I know you are probably offended by some of the responses, but I think these women are offended by your comments on working while pregnant since they are working very hard to provide for their families and babies.
Out of curiosity, what was your job before you stopped working last year? Why did you stop working? Did you have plans to go back to work before you became pregnant again at the new year?
Also, I don't see how camping by a lake would make you so upset. Unless you're worried about germs or contracting a parasite like penis fish, in which case, read the above.
Also I am so sorry you had a miscarriage and can only guess how nervous you are this time but every time you get pregnant it's different from the next. As long as your doctor says it's ok to work maybe just open the discussion with your husband about your fears and concerns but also talk about the stresses on him as well. I am a stay at home mom but during my pregnancy I do things for my husband like help him with his work or help with the house and I tell him how much I appreciate all he does for us and our family. If I had to work I would but I think In your case you are nervous and don't understand why your husband may not understand and why he is putting pressure on you. Don't forget your in this together too..give him a big hug and kiss and make sure he feels appreciated. If you are in any financial strain just talk to him
I think in the moment it's hard to consider working outside the home since you haven't in so long but having the stress of coming up with all of the extra $ for baby essentials is probably very stressful for your husband and will only get worst if it is not a team effort. If you can be more of a partner in that area then maybe, for a few months, that would be worth it.
That being said, some people (mom or other family members) may want to gift you bigger items (car seat, stroller, ect) and can be put onto a registery. If they aren't purchased you can use the registry completion coupon for those must haves. As pp daid, gently used is a great option too.
Also, expecting you to participate in family functions or activities isn't out of the ordinary. It's pretty unreasonable of you To include family reunions in your bubble of unable to do if your dr hasn't put physical limitations on you.
I was working full time up till a few weeks before my missed miscarriage in September, at a job that required heavy lifting (up to 100 lbs) and being on my feet a lot. I asked my doctor if this had possibly had anything to do with my miscarriage, and he said no. Not to mention that I was by far not the first woman in their employ to have a baby.
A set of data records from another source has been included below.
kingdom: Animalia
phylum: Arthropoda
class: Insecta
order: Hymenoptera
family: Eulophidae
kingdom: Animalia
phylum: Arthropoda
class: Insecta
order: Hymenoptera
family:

I'm currently a stay at home mom, and I won't be pursuing employment outside the home for another year or so, for various reasons. My pregnancy is the least of those. The cost of childcare, on the other hand is . . .
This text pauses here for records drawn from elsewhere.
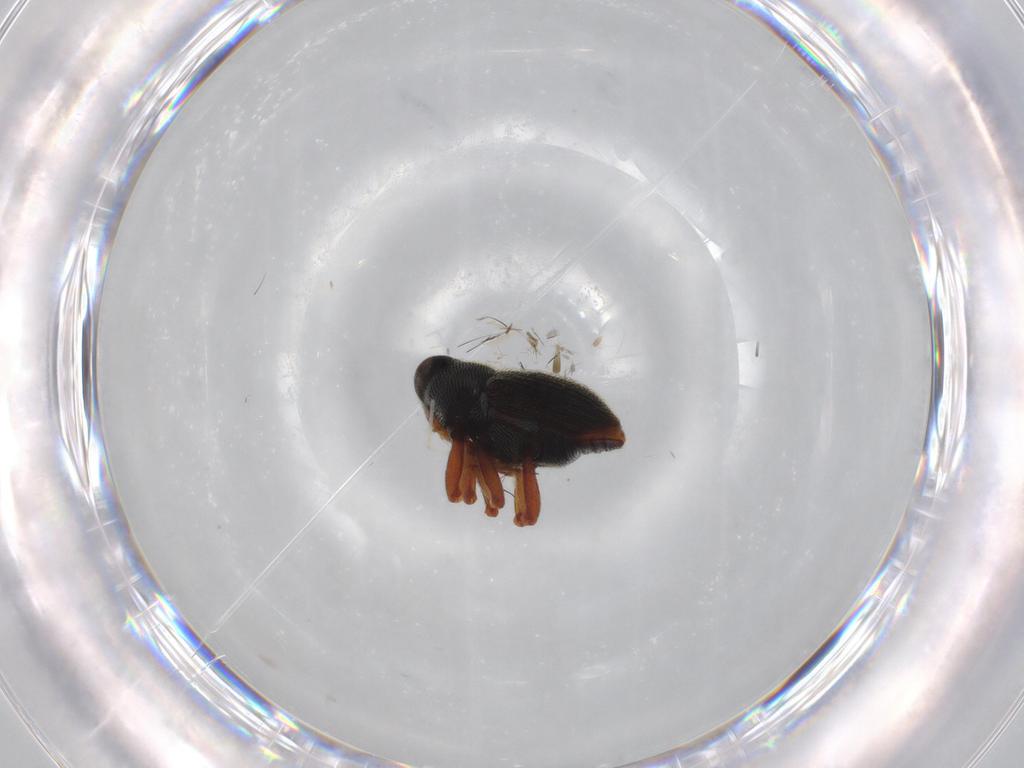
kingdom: Animalia
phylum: Arthropoda
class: Insecta
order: Coleoptera
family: Curculionidae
In order to help defray the cost of the baby items we'll need and don't receive as gifts, I do things like online surveys, redeeming grocery rebates and using the Shopkick app. When DS was born, we bought a lot of his gear on Craigslist, which saved a bundle.
If you find that you actually need to work, there are options. Walmart would hire you, temp agencies wouldn't probably have an issue with your pregnancy, or if you have a hobby like making jewelry or sewing, you might be able to sell some things for a little extra. Or babysit, walk dogs, etc.
And, I pretty much agree with PP about the work thing. I've been the primary breadwinner for the last 6 years. I worked a job with long hours and lots of standing right til DS was born. Had to call my boss to cover my shift the next day from the hospital waiting room. It was fine.
I am sorry you're feeling anxious and that you suffered a loss. I definitely worry about a lot more when I'm pregnant. Are you sure you're not just depressed? Not wanting to attend family events or do much of anything sounds like depression.